The heart rate response to the loud noise was linked to some of the personality traits measured by the PPI-R questionnaire. Specifically, women who scored high in ‘fearless dominance’ (which is made up of traits like social influence, stress immunity, and fearlessness) showed a lower average heart rate change in response to the loud noise.
Looking more closely at the components of the ‘fearless dominance’ factor, it was found that women who scored higher on the ‘fearlessness’ trait specifically showed a lesser heart rate increase during the ‘second acceleration’ phase of the defense response (where the heart rate goes up after initially slowing down, a process related to preparing the body to respond to the threat). This remained true even when controlling for the influence of the other traits in the fearless dominance factor.

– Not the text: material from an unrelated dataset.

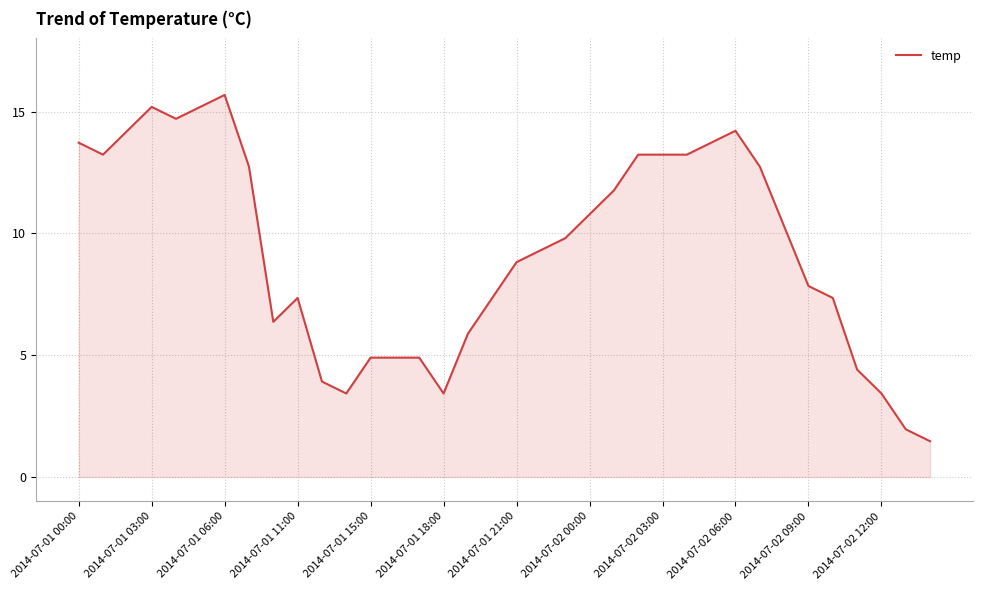

What is the average value?

9.3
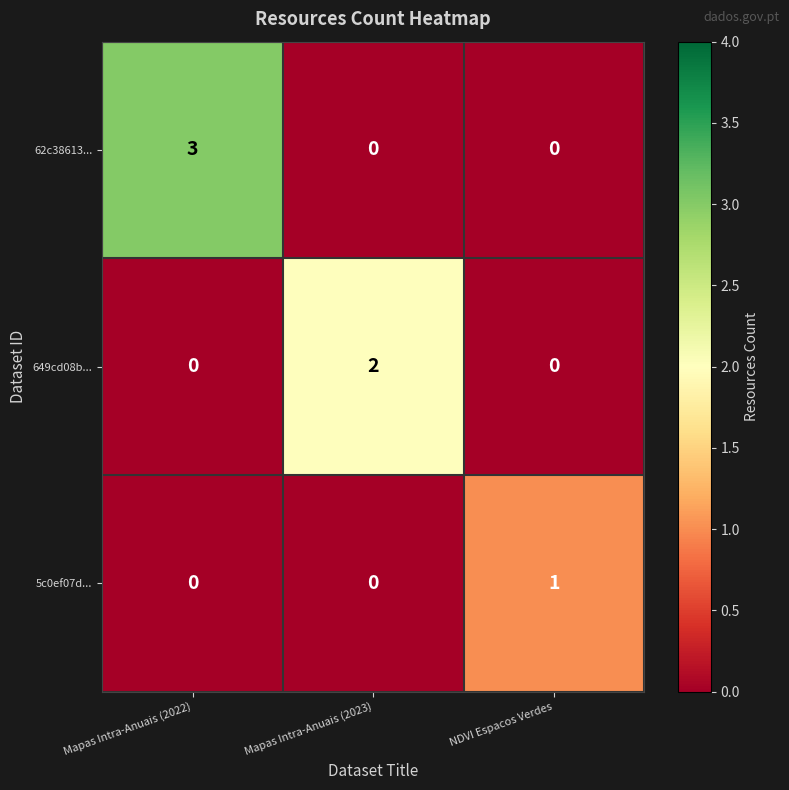

What is the total value across all series at NDVI Espacos Verdes?

1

This finding is significant because it shows a gender-specific link between fear-related traits and the body’s defense responses. It suggests that the heart’s response to threat could be a useful way to study fearlessness as it appears in psychopathy, and to understand how this might differ between men and women.
The research team acknowledged a few limitations; first, the study used a self-report measure of psychopathy, which may be subject to bias and may not accurately capture all aspects of psychopathy. Additionally, the study used a relatively small sample size, which may limit the generalizability of the findings. Finally, the study did not examine other potential factors that may influence the relationship between psychopathic fearlessness and CDR, such as childhood trauma or other environmental factors.
The study, “Low defensive cardiac reactivity as a physiological correlate of psychopathic fearlessness: Gender differences“, was authored by V. Branchadell, R. Poy, P. Segarra, P. Ribes- Guardiola, and J. Moltó.